Kinnison did so, and the trencos worked for Tregonsee as industriously as they had for Kinnison—and ate his sugar as rapturously.

“That’s enough,” decided the Rigellian presently. “This will finish your fifty kilograms and to spare.”

He then paid off his now enthusiastic helpers, with instructions to return when the sun was directly overhead, for more work and more sugar. And this time they did not complain, nor did they loiter around or bring in unwanted vegetation. They were learning fast.

Well before noon the last kilogram of impalpable, purplish blue powder was put into its impermeable sack. The machinery was cleaned; and untouched leaves, the waste, and the contaminated air were blown out of the space-port; and the room and its occupants were sprayed with antithionite. Then and only then did the crew remove their masks and air-filters. Trenco Space-port was again a Patrol post, no longer a zwilnik’s paradise.

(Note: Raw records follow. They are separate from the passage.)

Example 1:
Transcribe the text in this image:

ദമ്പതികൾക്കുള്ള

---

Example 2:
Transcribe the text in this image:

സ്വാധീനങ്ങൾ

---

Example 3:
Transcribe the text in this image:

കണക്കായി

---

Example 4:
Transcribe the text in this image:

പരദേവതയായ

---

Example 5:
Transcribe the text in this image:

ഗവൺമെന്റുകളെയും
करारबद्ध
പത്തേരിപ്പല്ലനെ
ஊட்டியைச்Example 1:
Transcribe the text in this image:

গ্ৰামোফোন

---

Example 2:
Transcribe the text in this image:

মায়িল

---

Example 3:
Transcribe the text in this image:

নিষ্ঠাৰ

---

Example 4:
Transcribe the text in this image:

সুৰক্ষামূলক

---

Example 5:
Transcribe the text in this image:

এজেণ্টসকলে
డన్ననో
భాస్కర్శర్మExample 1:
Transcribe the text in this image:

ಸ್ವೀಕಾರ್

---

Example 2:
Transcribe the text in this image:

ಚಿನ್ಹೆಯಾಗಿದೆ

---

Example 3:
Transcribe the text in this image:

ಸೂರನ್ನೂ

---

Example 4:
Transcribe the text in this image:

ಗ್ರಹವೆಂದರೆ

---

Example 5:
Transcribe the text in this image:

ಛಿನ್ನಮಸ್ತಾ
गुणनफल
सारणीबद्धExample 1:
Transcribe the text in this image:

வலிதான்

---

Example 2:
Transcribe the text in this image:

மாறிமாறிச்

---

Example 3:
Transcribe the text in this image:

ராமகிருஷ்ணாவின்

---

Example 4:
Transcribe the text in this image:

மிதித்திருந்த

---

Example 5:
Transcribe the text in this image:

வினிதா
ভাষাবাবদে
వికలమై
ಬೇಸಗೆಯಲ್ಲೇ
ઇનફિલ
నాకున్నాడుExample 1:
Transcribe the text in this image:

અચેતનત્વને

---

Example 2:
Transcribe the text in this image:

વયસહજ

“Thanks, Tregonsee and all you fellows .” Kinnison paused, then went on, dubiously, “I don’t suppose that you will .”

“We will not,” declared Tregonsee. “Our time is yours, as you know, without payment; and time is all that we gave you, really.”

“Sure—that and a thousand million credits’ worth of thionite.”

“That, of course, does not count, as you also know. You have helped us, I think, even more than we have helped you.”

“I hope I’ve done you some good, anyway. Well, I’ve got to flit. Thanks again—I’ll see you again sometime, maybe,” and again the Tellurian Lensman was on his way.